◆ **Data extracted from a collection**
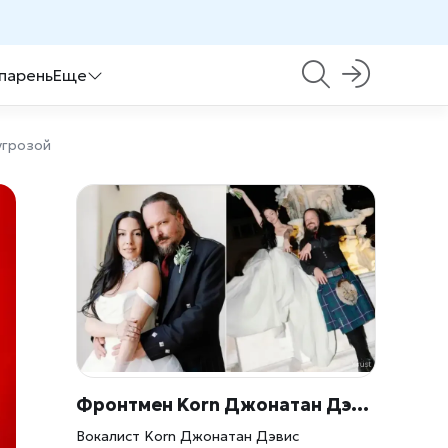
 парень
Еще
угрозой
Фронтмен Korn Джонатан Дэвис женился в стиле «Рождения Венеры» — и сделал это тайно
Вокалист Korn Джонатан Дэвис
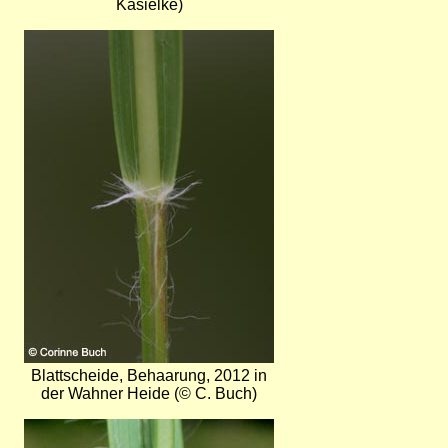
Kasielke)
Bild
Blattscheide, Behaarung, 2012 in
der Wahner Heide (© C. Buch)
Bild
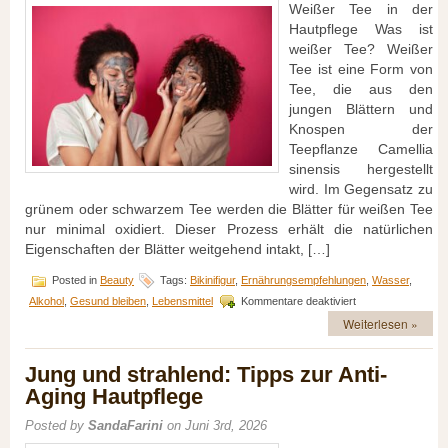
Weißer Tee in der
Hautpflege Was ist
weißer Tee? Weißer
Tee ist eine Form von
Tee, die aus den
jungen Blättern und
Knospen der
Teepflanze Camellia
sinensis hergestellt
wird. Im Gegensatz zu
grünem oder schwarzem Tee werden die Blätter für weißen Tee
nur minimal oxidiert. Dieser Prozess erhält die natürlichen
Eigenschaften der Blätter weitgehend intakt, […]
Posted in
Beauty
Tags:
Bikinifigur
,
Ernährungsempfehlungen
,
Wasser
,
für
Alkohol
,
Gesund bleiben
,
Lebensmittel
Kommentare deaktiviert
Weißer
Weiterlesen »
Tee
in
der
Jung und strahlend: Tipps zur Anti-
Hautpflege:
Aging Hautpflege
Entzündungshem
Wirkung
Posted by
SandaFarini
on Juni 3rd, 2026
und
Anwendungen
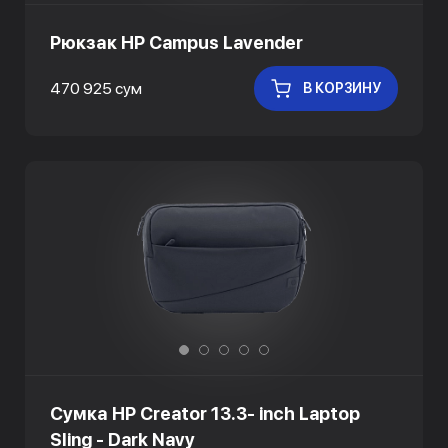
Рюкзак HP Campus Lavender
470 925 сум
В КОРЗИНУ
Сумка HP Creator 13.3- inch Laptop
Sling - Dark Navy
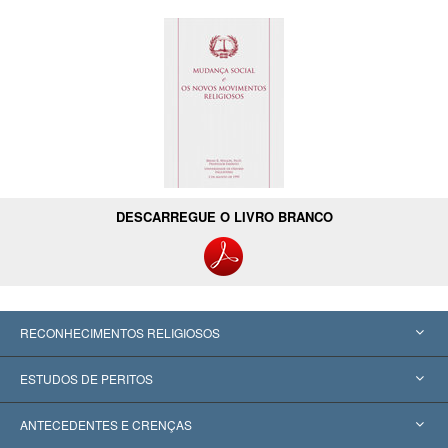
DESCARREGUE O LIVRO BRANCO
RECONHECIMENTOS RELIGIOSOS
Estados Unidos
ESTUDOS DE PERITOS
Reconhecimentos Mundiais
Apreciações por Categoria
ANTECEDENTES E CRENÇAS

◆ **Aim of the task**
Output the records verbatim, every one of them, and keep the pictures out.

◆ **Solution to the exercise**
 парень
Еще
угрозой
Фронтмен Korn Джонатан Дэвис женился в стиле «Рождения Венеры» — и сделал это тайно
Вокалист Korn Джонатан Дэвис
Kasielke)
Bild
Blattscheide, Behaarung, 2012 in
der Wahner Heide (© C. Buch)
Bild
Weißer Tee in der
Hautpflege Was ist
weißer Tee? Weißer
Tee ist eine Form von
Tee, die aus den
jungen Blättern und
Knospen der
Teepflanze Camellia
sinensis hergestellt
wird. Im Gegensatz zu
grünem oder schwarzem Tee werden die Blätter für weißen Tee
nur minimal oxidiert. Dieser Prozess erhält die natürlichen
Eigenschaften der Blätter weitgehend intakt, […]
Posted in
Beauty
Tags:
Bikinifigur
,
Ernährungsempfehlungen
,
Wasser
,
für
Alkohol
,
Gesund bleiben
,
Lebensmittel
Kommentare deaktiviert
Weißer
Weiterlesen »
Tee
in
der
Jung und strahlend: Tipps zur Anti-
Hautpflege:
Aging Hautpflege
Entzündungshem
Wirkung
Posted by
SandaFarini
on Juni 3rd, 2026
und
Anwendungen
Рюкзак HP Campus Lavender
470 925 сум
В КОРЗИНУ
Сумка HP Creator 13.3- inch Laptop
Sling - Dark Navy
DESCARREGUE O LIVRO BRANCO
RECONHECIMENTOS RELIGIOSOS
Estados Unidos
ESTUDOS DE PERITOS
Reconhecimentos Mundiais
Apreciações por Categoria
ANTECEDENTES E CRENÇAS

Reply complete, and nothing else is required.